Tasks and exercises
**A.** Answer these about the openshell port forwarding text below, one answer per line, marked the same way:
(i) Which flag, when left out of `openshell forward start`, makes the command block on a foreground SSH tunnel?
(ii) What does `openshell forward list` report while an orphan process still holds the port?
(iii) Which two conditions does the fix suggestion propose detecting?
**B.** Write what comes next in the openshell port forwarding text below, continuing from its final sentence.

No `restart`, no `supervise`, no `monitor`, no `reconcile`. Three verbs, none of which act on the `dead` status.

## Additional sharp edge discovered

When an operator runs `openshell forward start <port> <sandbox>` *without* `--background`, the command blocks on a foreground SSH tunnel. When that foreground session's ssh connection drops (e.g. the operator logs out of the host), the tunnel dies with it — but not cleanly. The child ssh process may persist, bound to the port, untracked by openshell. `openshell forward list` then reports "No active forwards" while `ss -tlnp` shows a process still holding the port. `openshell forward stop 18789` says "No active forward found." Operators are left with an orphan tunnel that serves traffic but cannot be managed by openshell.

Fix suggestion: warn or error when `openshell forward start` is invoked without `--background` over a non-interactive ssh session (e.g., detect `SSH_CONNECTION` env + non-TTY stdin).

Information shown
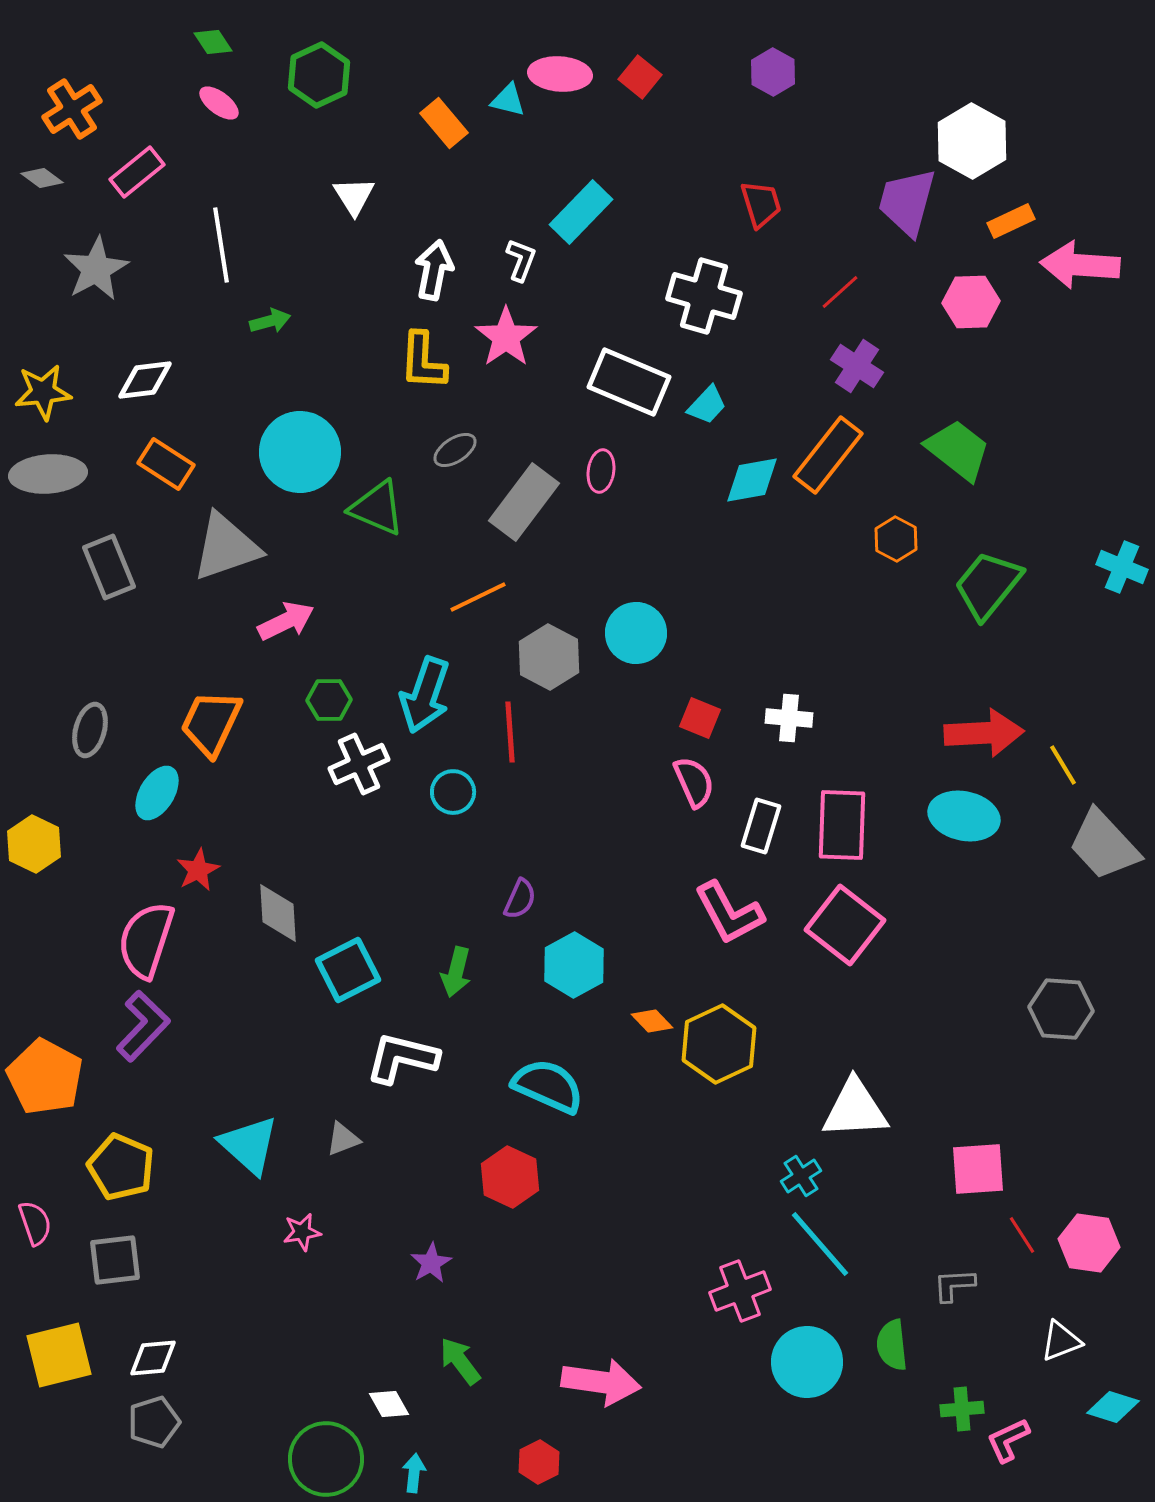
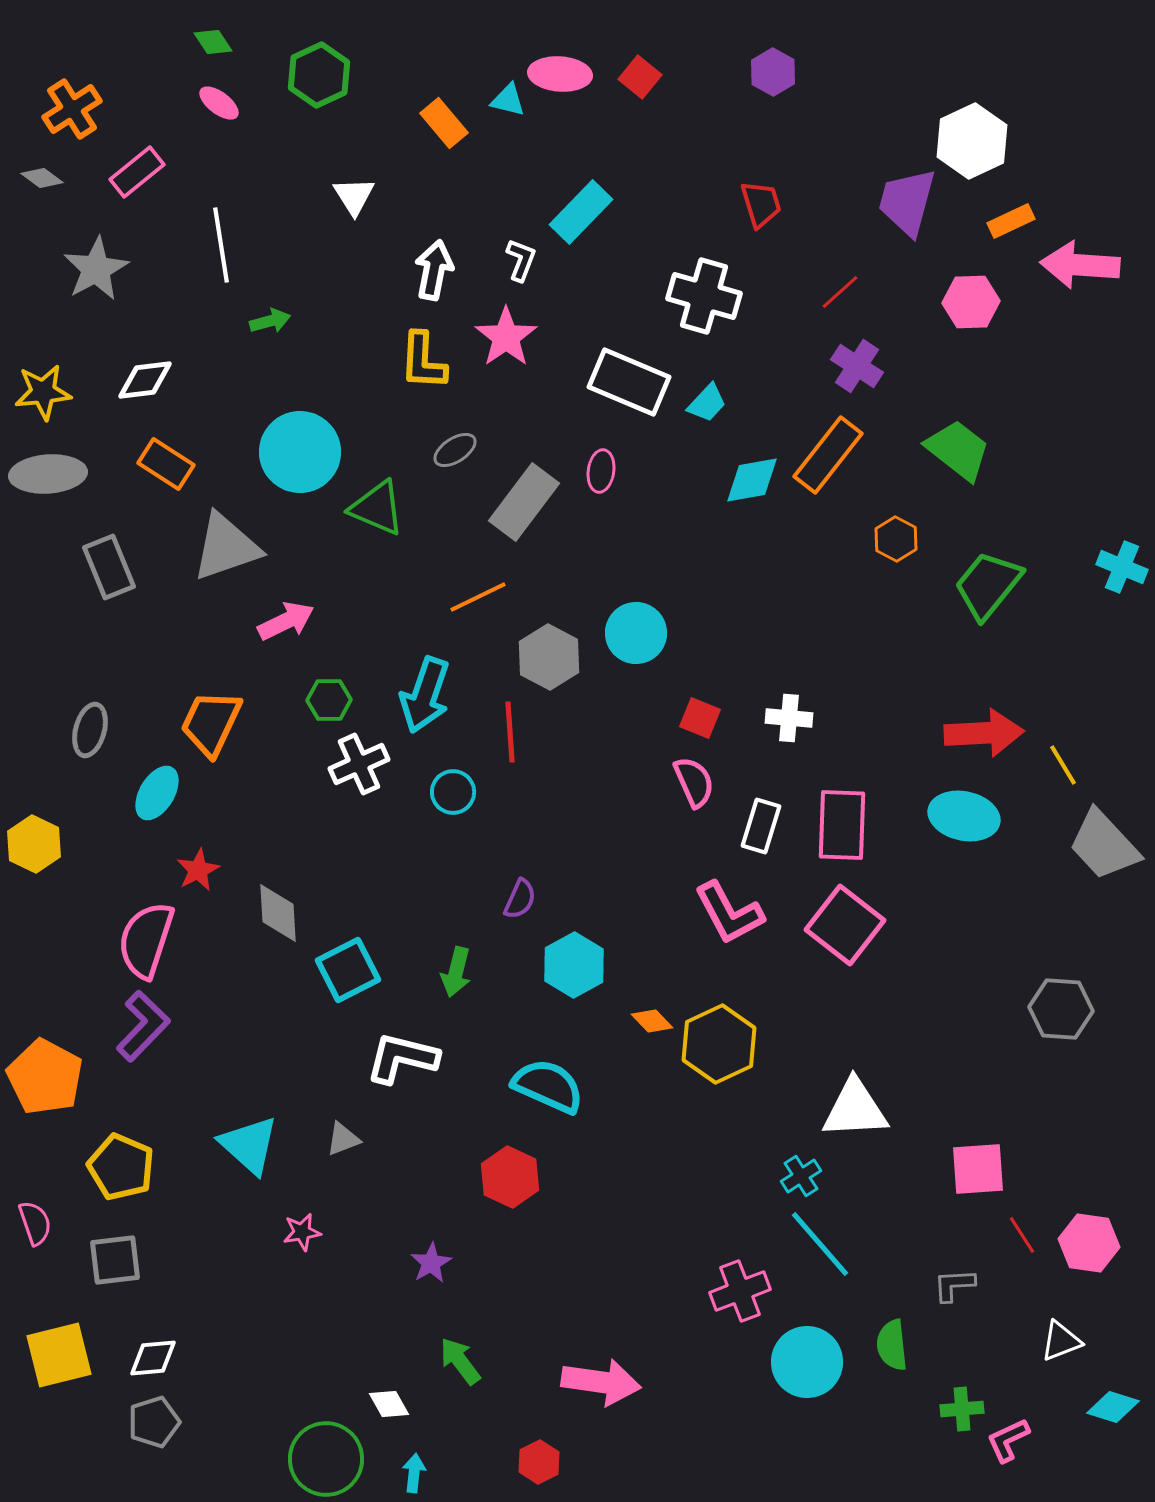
white hexagon at (972, 141): rotated 6 degrees clockwise
cyan trapezoid at (707, 405): moved 2 px up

Answers given
**A.**
(i) `--background`
(ii) "No active forwards"
(iii) The `SSH_CONNECTION` env and non-TTY stdin

**B.**
## Source citation

`crates/openshell-core/src/forward.rs` (full implementation; ~150 lines). Functions defined:

- `forward_pid_dir()` — where PID files live
- `forward_pid_path(name, port)` — compute PID file path
- `write_forward_pid(name, port, pid, sandbox_id, bind_addr)` — record a forward
- `find_ssh_forward_pid(sandbox_id, port)` — fall back to pgrep to find the actual SSH PID
- `read_forward_pid(name, port)` — parse PID file back
- `pid_is_alive(pid)` — `kill -0 <pid>` check
- `pid_matches_forward(pid, port, sandbox_id)` — validate the PID still matches an SSH command line

There is **no restart function, no supervisor, no retry, no healthcheck loop.** `pid_is_alive` is how the STATUS column is computed — it's a point-in-time check, nothing more. When `pid_is_alive(pid)` returns `false`, the CLI renders `dead` and does nothing else.

That means the `dead` status in `openshell forward list` is observation without remediation by design. Fixing this bug means adding new code paths, not changing existing ones.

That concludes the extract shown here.